# EXERCISE INSTRUCTIONS:
Would you reproduce exactly the lines below from the one holding "4: Memory Efficient Doubly Linked List" through the one holding "27:Print Nodes a", inclusive, and no others?

# SOURCE RECORDS:
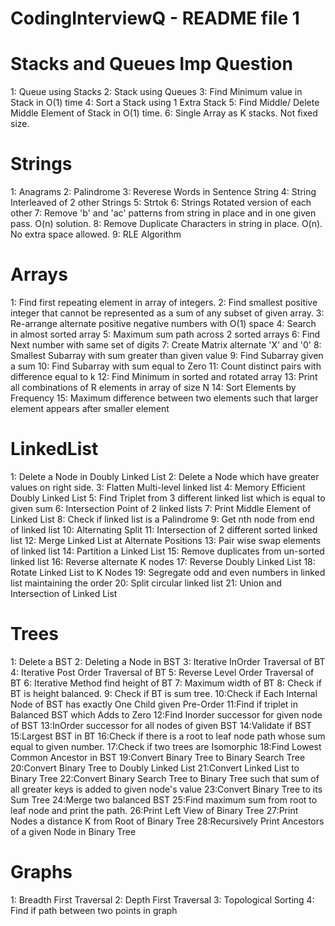 CodingInterviewQ - README file 1
====================================

Stacks and Queues Imp Question
======================================
1: Queue using Stacks
2: Stack using Queues
3: Find Minimum value in Stack in O(1) time
4: Sort a Stack using 1 Extra Stack
5: Find Middle/ Delete Middle Element of Stack in O(1) time.
6: Single Array as K stacks. Not fixed size.

Strings
=============================================
1: Anagrams
2: Palindrome
3: Reverese Words in Sentence String
4: String Interleaved of 2 other Strings
5: Strtok
6: Strings Rotated version of each other
7: Remove 'b' and 'ac' patterns from string in place and in one given pass. O(n) solution.
8: Remove Duplicate Characters in string in place. O(n). No extra space allowed.
9: RLE Algorithm

Arrays
========================================================
1: Find first repeating element in array of integers.
2: Find smallest positive integer that cannot be represented as a sum of any subset of given array.
3: Re-arrange alternate positive negative numbers with O(1) space
4: Search in almost sorted array
5: Maximum sum path across 2 sorted arrays
6: Find Next number with same set of digits
7: Create Matrix alternate 'X' and '0'
8: Smallest Subarray with sum greater than given value
9: Find Subarray given a sum
10: Find Subarray with sum equal to Zero
11: Count distinct pairs with difference equal to k
12: Find Minimum in sorted and rotated array
13: Print all combinations of R elements in array of size N
14: Sort Elements by Frequency
15: Maximum difference between two elements such that larger element appears after smaller element 

LinkedList
==============================================
1: Delete a Node in Doubly Linked List
2: Delete a Node which have greater values on right side.
3: Flatten Multi-level linked list
4: Memory Efficient Doubly Linked List
5: Find Triplet from 3 different linked list which is equal to given sum
6: Intersection Point of 2 linked lists
7: Print Middle Element of Linked List
8: Check if linked list is a Palindrome
9: Get nth node from end of linked list
10: Alternating Split
11: Intersection of 2 different sorted linked list
12: Merge Linked List at Alternate Positions
13: Pair wise swap elements of linked list
14: Partition a Linked List
15: Remove duplicates from un-sorted linked list
16: Reverse alternate K nodes
17: Reverse Doubly Linked List
18: Rotate Linked List to K Nodes
19: Segregate odd and even numbers in linked list maintaining the order
20: Split circular linked list
21: Union and Intersection of Linked List

Trees
=================================================
1: Delete a BST
2: Deleting a Node in BST
3: Iterative InOrder Traversal of BT
4: Iterative Post Order Traversal of BT
5: Reverse Level Order Traversal of BT
6: Iterative Method find height of BT
7: Maximum width of BT
8: Check if BT is height balanced.
9: Check if BT is sum tree.
10:Check if Each Internal Node of BST has exactly One Child given Pre-Order
11:Find if triplet in Balanced BST which Adds to Zero
12:Find Inorder successor for given node of BST
13:InOrder successor for all nodes of given BST
14:Validate if BST
15:Largest BST in BT
16:Check if there is a root to leaf node path whose sum equal to given number.
17:Check if two trees are Isomorphic
18:Find Lowest Common Ancestor in BST
19:Convert Binary Tree to Binary Search Tree
20:Convert Binary Tree to Doubly Linked List
21:Convert Linked List to Binary Tree
22:Convert Binary Search Tree to Binary Tree such that sum of all greater keys is added to given node's value
23:Convert Binary Tree to its Sum Tree
24:Merge two balanced BST
25:Find maximum sum from root to leaf node and print the path.
26:Print Left View of Binary Tree
27:Print Nodes a distance K from Root of Binary Tree
28:Recursively Print Ancestors of a given Node in Binary Tree

Graphs
=======================================================
1: Breadth First Traversal
2: Depth First Traversal
3: Topological Sorting
4: Find if path between two points in graph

# OUTPUT BELOW:
4: Memory Efficient Doubly Linked List
5: Find Triplet from 3 different linked list which is equal to given sum
6: Intersection Point of 2 linked lists
7: Print Middle Element of Linked List
8: Check if linked list is a Palindrome
9: Get nth node from end of linked list
10: Alternating Split
11: Intersection of 2 different sorted linked list
12: Merge Linked List at Alternate Positions
13: Pair wise swap elements of linked list
14: Partition a Linked List
15: Remove duplicates from un-sorted linked list
16: Reverse alternate K nodes
17: Reverse Doubly Linked List
18: Rotate Linked List to K Nodes
19: Segregate odd and even numbers in linked list maintaining the order
20: Split circular linked list
21: Union and Intersection of Linked List

Trees
=================================================
1: Delete a BST
2: Deleting a Node in BST
3: Iterative InOrder Traversal of BT
4: Iterative Post Order Traversal of BT
5: Reverse Level Order Traversal of BT
6: Iterative Method find height of BT
7: Maximum width of BT
8: Check if BT is height balanced.
9: Check if BT is sum tree.
10:Check if Each Internal Node of BST has exactly One Child given Pre-Order
11:Find if triplet in Balanced BST which Adds to Zero
12:Find Inorder successor for given node of BST
13:InOrder successor for all nodes of given BST
14:Validate if BST
15:Largest BST in BT
16:Check if there is a root to leaf node path whose sum equal to given number.
17:Check if two trees are Isomorphic
18:Find Lowest Common Ancestor in BST
19:Convert Binary Tree to Binary Search Tree
20:Convert Binary Tree to Doubly Linked List
21:Convert Linked List to Binary Tree
22:Convert Binary Search Tree to Binary Tree such that sum of all greater keys is added to given node's value
23:Convert Binary Tree to its Sum Tree
24:Merge two balanced BST
25:Find maximum sum from root to leaf node and print the path.
26:Print Left View of Binary Tree
27:Print Nodes a distance K from Root of Binary Tree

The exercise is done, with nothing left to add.